Would losing 3% hurt? Sure. Would it be a disaster. No. Would losing all Chinese imports hurt the US? It would absolutely crater the US economy.
This is why Xi is simply ignoring trump and watching his tariff policies implode. China doesn't need to do anything.
As for any local production, Intel's contract fab business is a disaster and TSMC are struggling to get staff for their Arizona fabs. They have also already said that there will be a premium for anything made outside of Taiwan.
All I can say is good luck to anybody reading in the US and if you didn't vote for this administration you have my sincere sympathies. If you did, well you are getting what you voted for.
The clever bit was not just blocking China but starting a simultaneous trade war with all our allies and partners.
China might be abandoning Boeing but at least we can sell them to Europe, while tariffing Rolls Royce and CFM engine imports to the USA
Trump's authority to vary tariffs at will is tenuous at best and is now subject to a legal challenge from the State of California. Trump will likely ignore any unfavorable count rulings (as he has done over the case of the person unlawfully detained and rendered to El Salvador) but the problem he'll then face is that if he ignores rulings then we as a state can do so as well. His only power base is 'the power of the purse' (also legally tenuous) and a relatively tiny DoJ law enforcement establishment (which is supposed to uphold the Constitution, hence the rush to get rid of anyone who won't swear fealty to Trump).
The whole thing is a formula for lawlessness -- "Might is Right" -- which threatens the integrity of the Union. If push comes to shove and its a choice between our Constitution and a wannabe dictator...
I recently read about some gamers in North Dakota who were complaining about the tarts hurting them. They pointed out a particular seeder used to limit the churn of soil and erosion was produced in Canada and cost $1M. After tariffs it added another $250k which basically killed it. My question is, when the fad technology they need from European companies takes the hit, or the EU places and export tax on them on makes them prohibitively expensive, will the US bow?
Also, would the fab tech providers block them the way the US has blocked China? I can imagine Microsoft quickly backpedaling on windows 11 requirements when chip makers are stuck on legacy fab.
I think the valid logic of treating trade in products which contain semiconductors as the same as trade in semiconductors, is, someone can buy the products in order to get the semiconductors from them. For instance, the chip in an Apple iPhone 17 which reads the user's thoughts, in order to generate acceptable advertising. You could extract that chip and just use it to read thoughts.
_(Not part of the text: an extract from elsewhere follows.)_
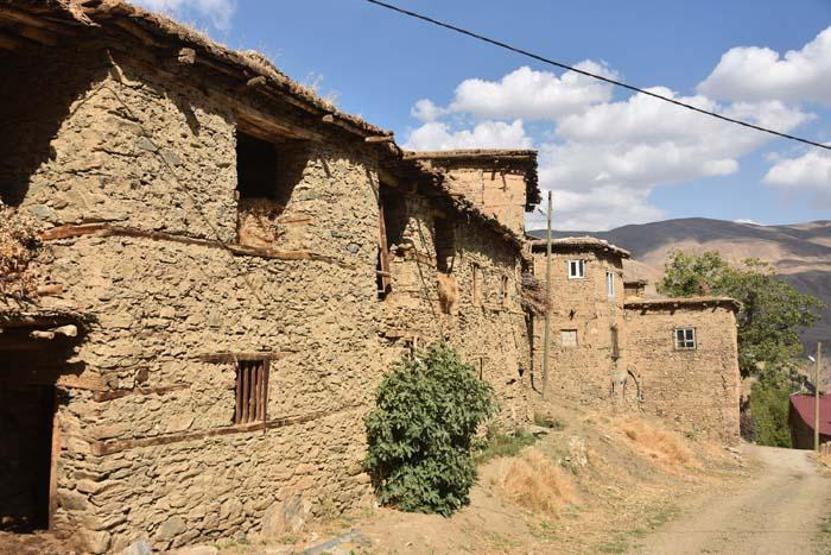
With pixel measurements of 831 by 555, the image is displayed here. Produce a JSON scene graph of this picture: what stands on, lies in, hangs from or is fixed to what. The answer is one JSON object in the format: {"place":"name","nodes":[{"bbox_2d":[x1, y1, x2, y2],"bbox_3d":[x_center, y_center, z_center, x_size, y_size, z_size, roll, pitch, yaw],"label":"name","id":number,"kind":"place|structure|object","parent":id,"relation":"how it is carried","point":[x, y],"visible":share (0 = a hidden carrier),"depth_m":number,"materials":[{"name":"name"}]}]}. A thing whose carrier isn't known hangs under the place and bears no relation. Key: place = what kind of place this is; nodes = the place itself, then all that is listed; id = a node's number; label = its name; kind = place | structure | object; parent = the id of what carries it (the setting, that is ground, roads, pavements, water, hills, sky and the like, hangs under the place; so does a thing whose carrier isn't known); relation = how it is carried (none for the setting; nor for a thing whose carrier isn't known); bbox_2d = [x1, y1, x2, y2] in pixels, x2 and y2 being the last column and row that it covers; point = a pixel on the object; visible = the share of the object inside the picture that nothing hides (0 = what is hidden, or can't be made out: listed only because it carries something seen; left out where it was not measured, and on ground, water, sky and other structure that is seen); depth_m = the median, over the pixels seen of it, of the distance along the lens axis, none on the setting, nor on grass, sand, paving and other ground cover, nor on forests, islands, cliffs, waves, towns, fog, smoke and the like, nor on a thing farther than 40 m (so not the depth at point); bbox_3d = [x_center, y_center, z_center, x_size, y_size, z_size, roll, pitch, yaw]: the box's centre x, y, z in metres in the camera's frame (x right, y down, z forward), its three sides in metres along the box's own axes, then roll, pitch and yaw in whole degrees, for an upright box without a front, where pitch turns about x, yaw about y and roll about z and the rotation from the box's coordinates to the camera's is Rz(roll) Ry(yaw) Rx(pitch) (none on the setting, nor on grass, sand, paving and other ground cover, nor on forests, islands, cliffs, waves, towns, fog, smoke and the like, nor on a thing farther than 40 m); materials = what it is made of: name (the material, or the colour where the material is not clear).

Wikipedia has an article on "Chicken tax", which I heard about recently. This obviously is a tariff on certain trucks imported to the U.S. Workarounds, apparently eventually defeated, included fitting a truck with full passenger seating and calling it a minibus. Once the minibus was on U.S. soil, the seats were removed, and the truck was sold tariff-free. If you still want to know about the chickens, see Wikipedia.